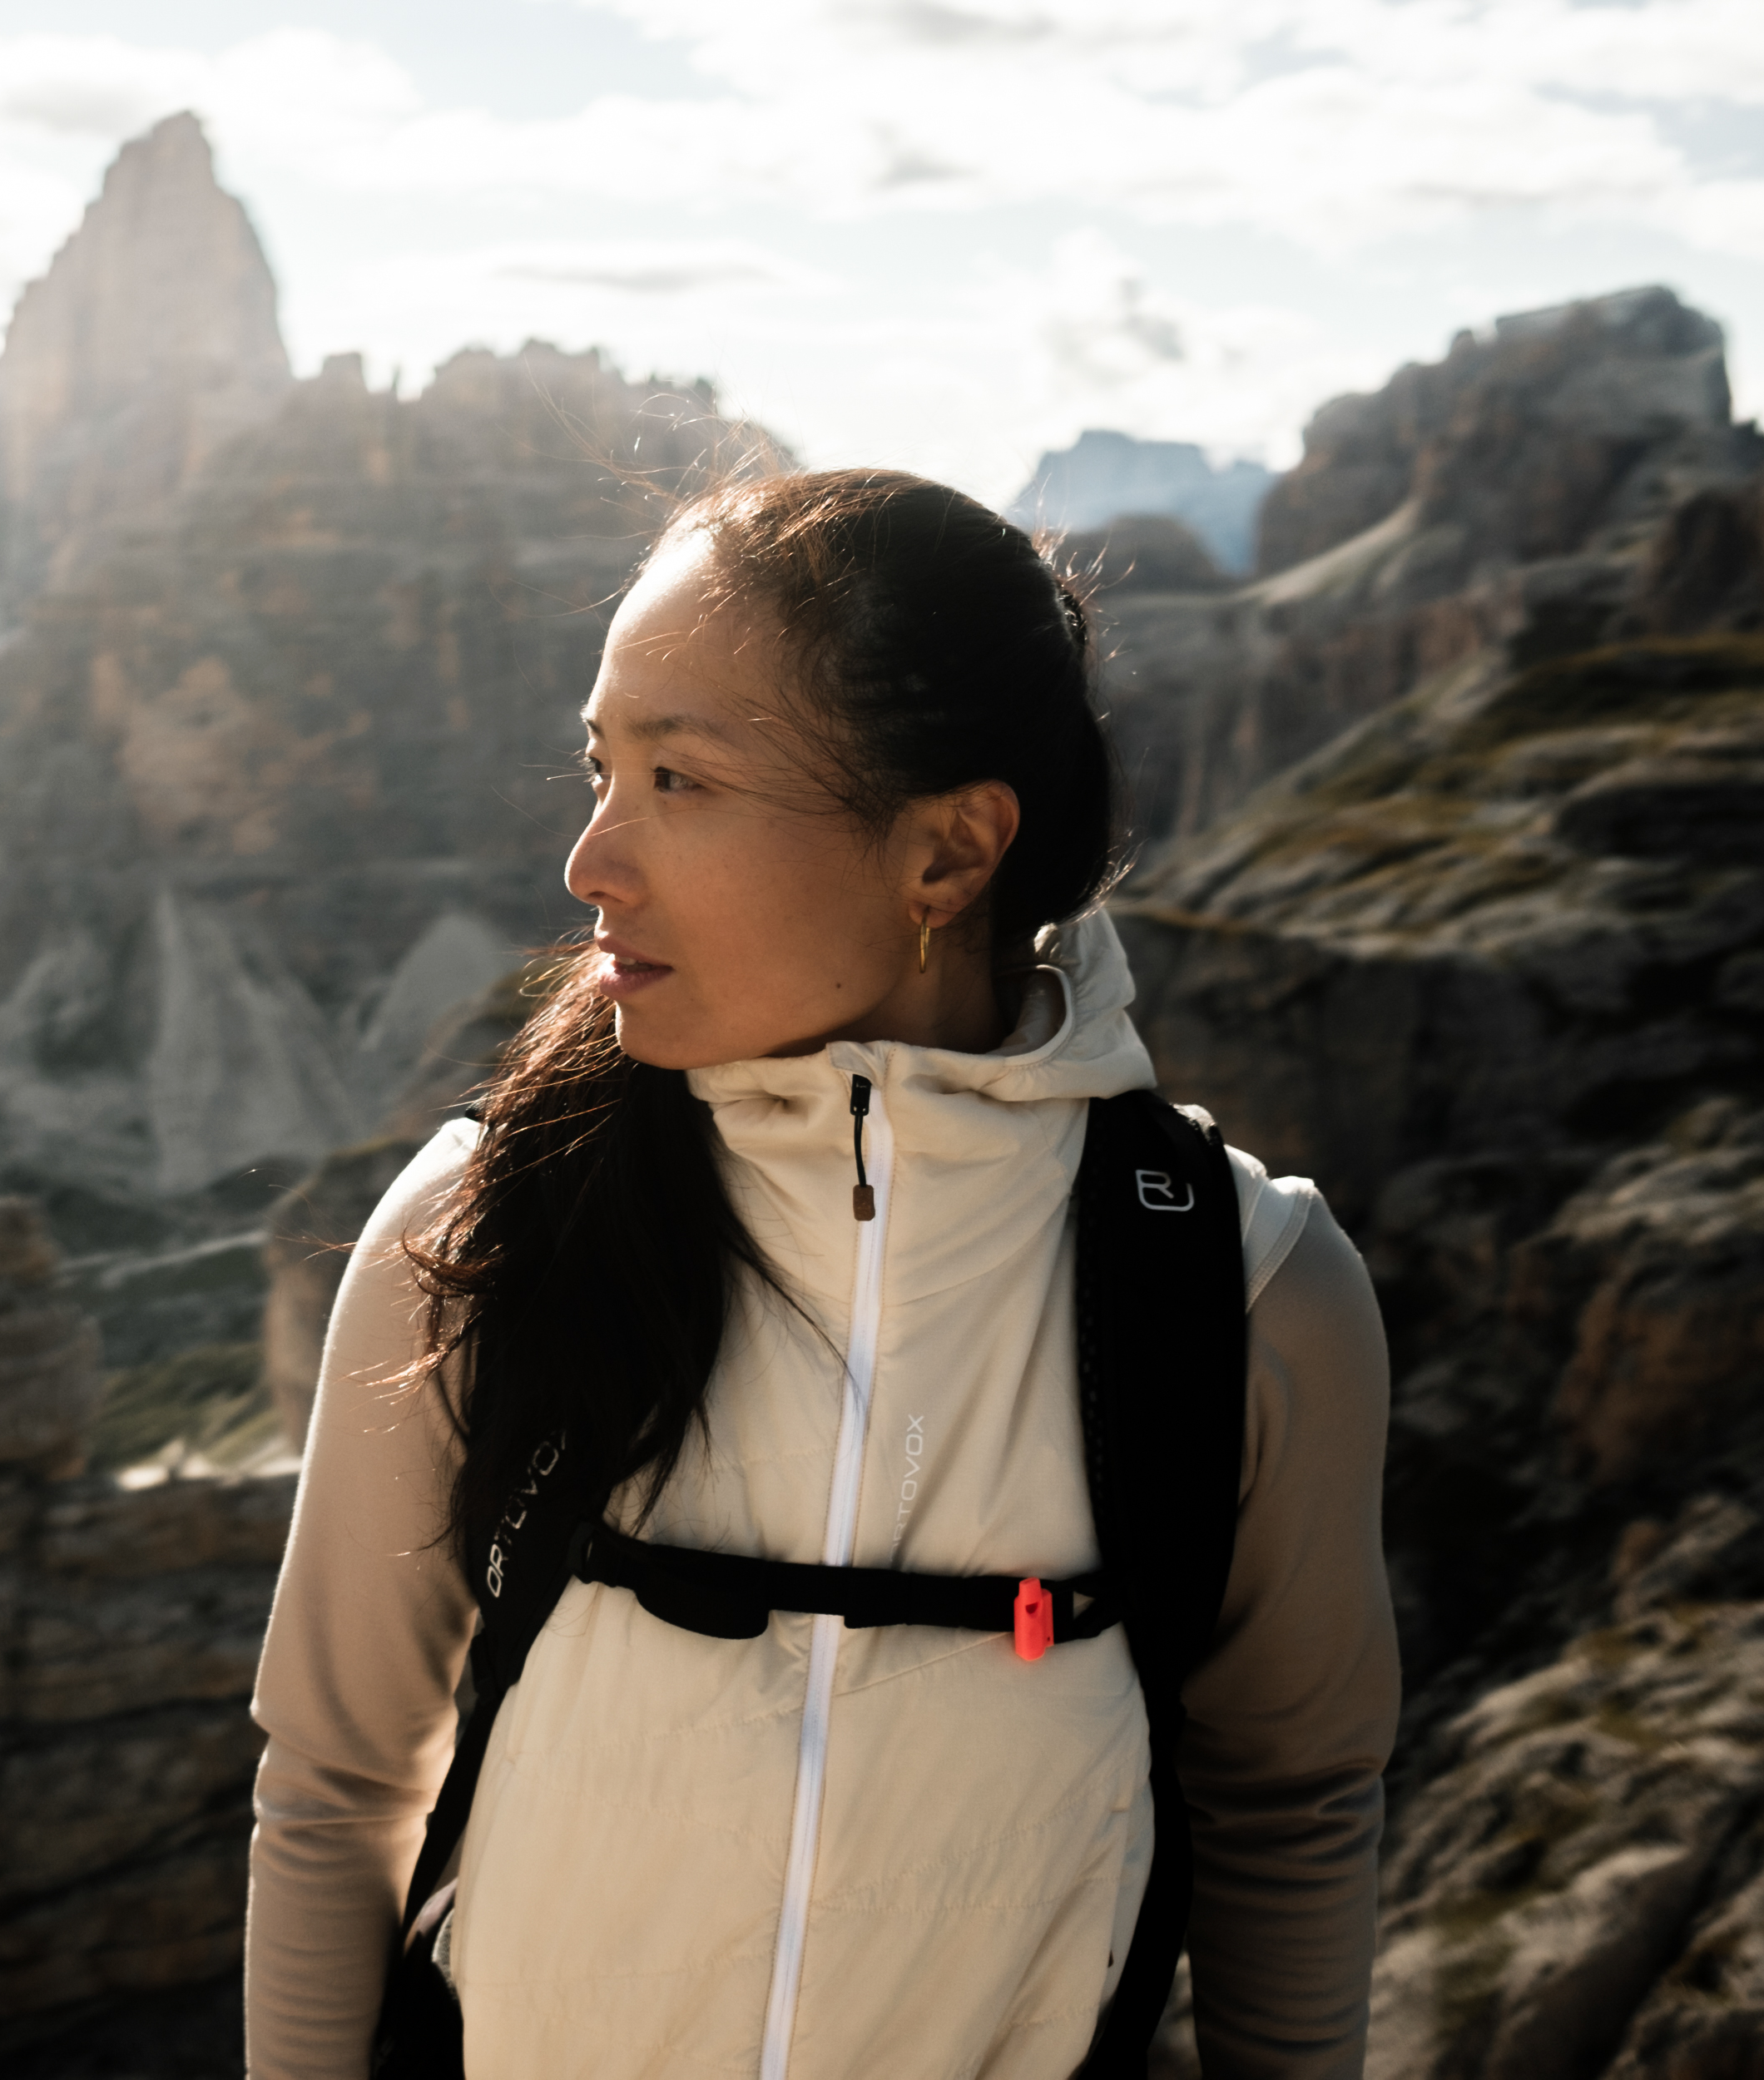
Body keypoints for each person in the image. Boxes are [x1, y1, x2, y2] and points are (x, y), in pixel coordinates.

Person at [244, 468, 1397, 2079]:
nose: (590, 858)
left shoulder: (1251, 1294)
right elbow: (335, 1782)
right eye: (600, 767)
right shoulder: (482, 1224)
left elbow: (1292, 1805)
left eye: (679, 780)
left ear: (948, 851)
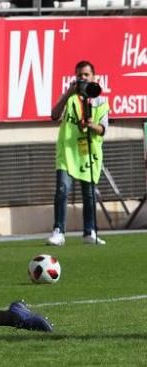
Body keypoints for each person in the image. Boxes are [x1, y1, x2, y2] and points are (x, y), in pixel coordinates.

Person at [47, 60, 109, 246]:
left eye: (86, 75)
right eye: (79, 75)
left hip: (88, 153)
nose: (83, 78)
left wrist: (92, 125)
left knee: (89, 193)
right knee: (62, 190)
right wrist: (67, 94)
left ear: (94, 77)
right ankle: (59, 231)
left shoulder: (102, 101)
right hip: (68, 152)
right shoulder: (71, 97)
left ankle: (89, 231)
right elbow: (54, 115)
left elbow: (104, 129)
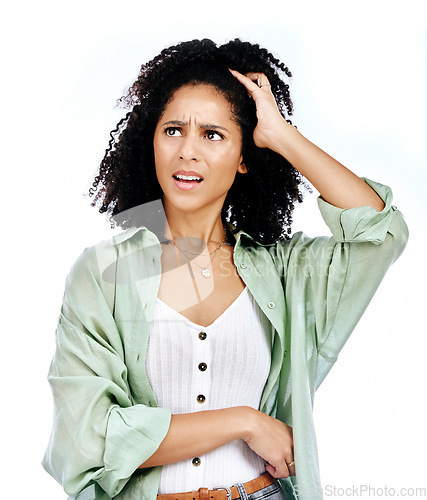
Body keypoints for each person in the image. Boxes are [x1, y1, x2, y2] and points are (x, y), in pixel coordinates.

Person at [42, 39, 408, 500]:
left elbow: (381, 231)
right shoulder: (102, 273)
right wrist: (244, 422)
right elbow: (89, 437)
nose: (187, 151)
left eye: (212, 135)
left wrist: (279, 134)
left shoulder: (282, 270)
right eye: (172, 130)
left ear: (243, 158)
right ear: (150, 141)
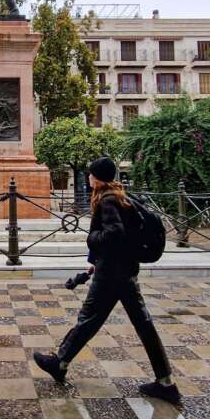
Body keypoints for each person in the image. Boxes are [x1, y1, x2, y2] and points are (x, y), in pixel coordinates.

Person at [33, 156, 180, 405]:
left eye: (91, 174)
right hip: (124, 269)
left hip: (112, 273)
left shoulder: (108, 199)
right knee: (141, 324)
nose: (88, 177)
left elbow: (114, 233)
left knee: (89, 318)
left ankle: (60, 362)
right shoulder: (120, 195)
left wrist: (92, 239)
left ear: (97, 177)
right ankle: (165, 382)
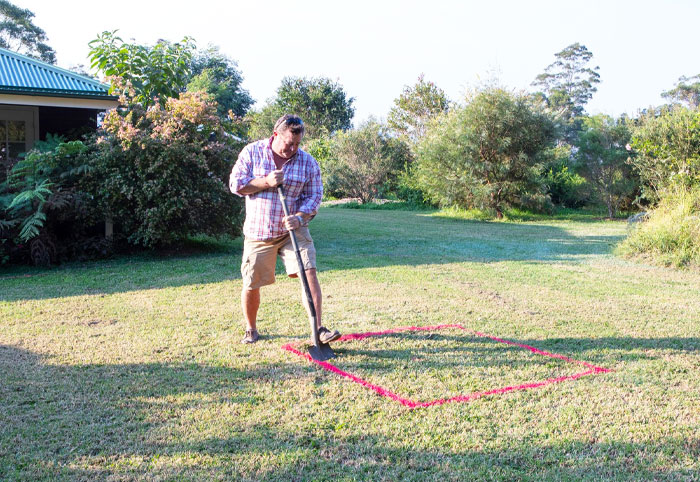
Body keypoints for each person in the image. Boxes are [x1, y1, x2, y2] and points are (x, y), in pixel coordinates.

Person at [229, 114, 341, 344]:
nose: (293, 149)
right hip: (260, 233)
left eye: (297, 144)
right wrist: (266, 182)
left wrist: (299, 217)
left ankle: (318, 329)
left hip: (293, 232)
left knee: (309, 274)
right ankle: (251, 328)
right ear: (275, 135)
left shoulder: (307, 162)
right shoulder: (252, 152)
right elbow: (236, 184)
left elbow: (314, 196)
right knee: (252, 283)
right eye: (289, 143)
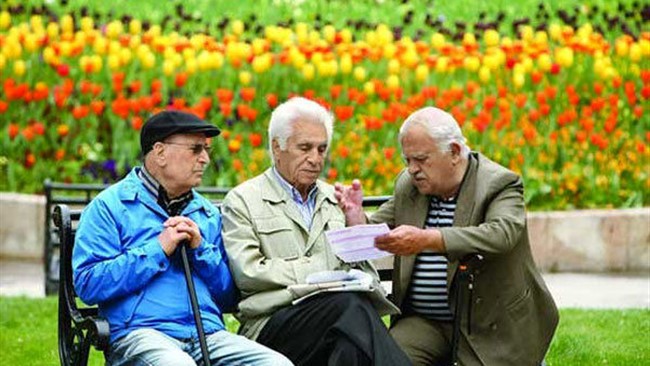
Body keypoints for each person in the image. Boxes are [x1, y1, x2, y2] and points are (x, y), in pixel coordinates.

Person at [335, 106, 559, 366]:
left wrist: (429, 239)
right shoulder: (409, 186)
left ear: (453, 152)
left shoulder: (498, 183)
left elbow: (503, 233)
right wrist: (356, 218)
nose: (412, 169)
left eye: (421, 159)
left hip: (488, 324)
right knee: (386, 361)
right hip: (423, 322)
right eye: (407, 160)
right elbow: (380, 233)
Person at [73, 110, 292, 366]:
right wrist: (158, 249)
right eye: (196, 149)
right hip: (141, 334)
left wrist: (200, 251)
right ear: (160, 152)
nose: (205, 159)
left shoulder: (207, 214)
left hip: (207, 335)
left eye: (206, 150)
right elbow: (88, 284)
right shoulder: (110, 207)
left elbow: (229, 298)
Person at [220, 97, 412, 366]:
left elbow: (367, 276)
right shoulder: (243, 200)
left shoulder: (334, 199)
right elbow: (249, 273)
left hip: (338, 323)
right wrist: (319, 272)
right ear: (277, 147)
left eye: (322, 149)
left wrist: (357, 222)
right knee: (349, 309)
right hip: (271, 325)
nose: (315, 159)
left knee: (348, 346)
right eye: (305, 148)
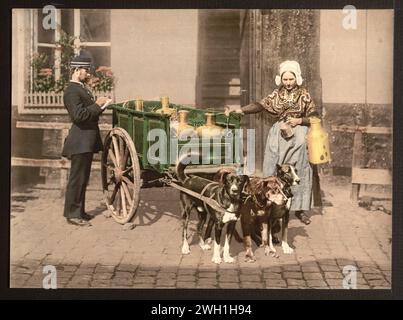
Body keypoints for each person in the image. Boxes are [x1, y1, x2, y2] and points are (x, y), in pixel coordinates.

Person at [226, 60, 320, 225]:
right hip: (278, 134)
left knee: (299, 171)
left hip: (298, 137)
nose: (288, 83)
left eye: (291, 79)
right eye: (285, 79)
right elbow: (259, 105)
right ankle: (274, 207)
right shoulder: (276, 95)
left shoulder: (305, 96)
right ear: (280, 79)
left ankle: (300, 208)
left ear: (297, 78)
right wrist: (241, 110)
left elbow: (315, 117)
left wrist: (299, 120)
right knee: (273, 165)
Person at [62, 53, 110, 226]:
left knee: (83, 178)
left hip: (86, 141)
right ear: (76, 70)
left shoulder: (81, 88)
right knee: (77, 178)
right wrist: (97, 105)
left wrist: (101, 105)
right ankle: (72, 214)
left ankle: (79, 211)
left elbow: (89, 113)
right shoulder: (71, 91)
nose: (88, 73)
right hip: (79, 141)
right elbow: (79, 116)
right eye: (85, 70)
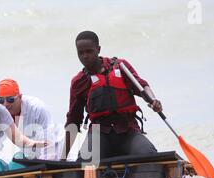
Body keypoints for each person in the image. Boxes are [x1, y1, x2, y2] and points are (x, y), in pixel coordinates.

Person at [63, 30, 163, 162]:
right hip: (99, 134)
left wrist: (153, 100)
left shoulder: (121, 67)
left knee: (148, 154)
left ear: (98, 49)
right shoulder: (78, 82)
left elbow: (142, 86)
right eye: (81, 53)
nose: (85, 56)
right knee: (86, 163)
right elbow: (73, 121)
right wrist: (63, 158)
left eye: (89, 51)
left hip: (128, 130)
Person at [0, 78, 62, 160]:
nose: (5, 104)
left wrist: (44, 164)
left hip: (56, 152)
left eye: (10, 99)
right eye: (1, 100)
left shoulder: (37, 108)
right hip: (29, 155)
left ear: (20, 97)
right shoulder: (0, 112)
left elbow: (48, 140)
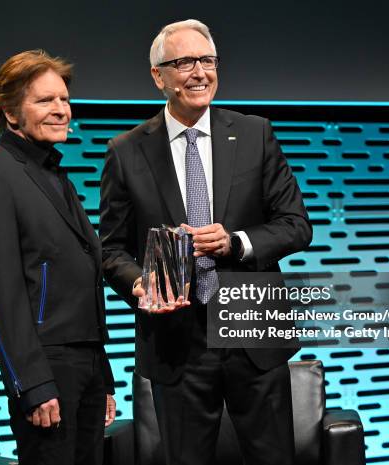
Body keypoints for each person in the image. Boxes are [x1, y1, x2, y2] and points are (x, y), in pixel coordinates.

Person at [100, 20, 312, 465]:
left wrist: (236, 242)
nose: (200, 72)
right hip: (177, 346)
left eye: (208, 61)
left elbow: (295, 224)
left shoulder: (255, 133)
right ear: (159, 76)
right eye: (184, 62)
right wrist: (141, 285)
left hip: (253, 333)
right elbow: (112, 249)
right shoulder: (126, 150)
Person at [0, 49, 115, 465]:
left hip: (86, 366)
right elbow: (1, 292)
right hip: (46, 367)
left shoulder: (54, 174)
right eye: (45, 101)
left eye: (64, 99)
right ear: (11, 113)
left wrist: (105, 377)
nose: (61, 110)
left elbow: (84, 281)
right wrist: (31, 384)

::::::::::

§ Problem to solve: Exactly the lines starting at the one above with "right shoulder: (276, 95)" and ending at the one with "right hip: (177, 346)" should be printed, and nothing else. Omit the pictures.

§ Answer box:
right shoulder: (276, 95)
left shoulder: (305, 96)
right ear: (280, 79)
left ankle: (300, 208)
left ear: (297, 78)
right wrist: (241, 110)
left elbow: (315, 117)
left wrist: (299, 120)
right knee: (273, 165)
Person at [62, 53, 110, 226]:
left knee: (83, 178)
left hip: (86, 141)
right ear: (76, 70)
left shoulder: (81, 88)
right knee: (77, 178)
right wrist: (97, 105)
left wrist: (101, 105)
right ankle: (72, 214)
left ankle: (79, 211)
left elbow: (89, 113)
right shoulder: (71, 91)
nose: (88, 73)
right hip: (79, 141)
right elbow: (79, 116)
right eye: (85, 70)
Body keypoints for each person in the image. Boxes are [x1, y1, x2, y2] and points are (x, y), in pixel coordinates.

Person at [63, 30, 163, 162]:
right hip: (99, 134)
left wrist: (153, 100)
left shoulder: (121, 67)
left knee: (148, 154)
left ear: (98, 49)
right shoulder: (78, 82)
left elbow: (142, 86)
right eye: (81, 53)
nose: (85, 56)
right knee: (86, 163)
right elbow: (73, 121)
right wrist: (63, 158)
left eye: (89, 51)
left hip: (128, 130)
Person at [0, 78, 62, 160]:
nose: (5, 104)
left wrist: (44, 164)
left hip: (56, 152)
left eye: (10, 99)
right eye: (1, 100)
left shoulder: (37, 108)
right hip: (29, 155)
left ear: (20, 97)
right shoulder: (0, 112)
left elbow: (48, 140)
Body keypoints for each person in the image. Boxes are [x1, y1, x2, y2] and points are (x, y), in pixel coordinates.

Person at [100, 20, 312, 465]:
left wrist: (236, 242)
nose: (200, 72)
right hip: (177, 346)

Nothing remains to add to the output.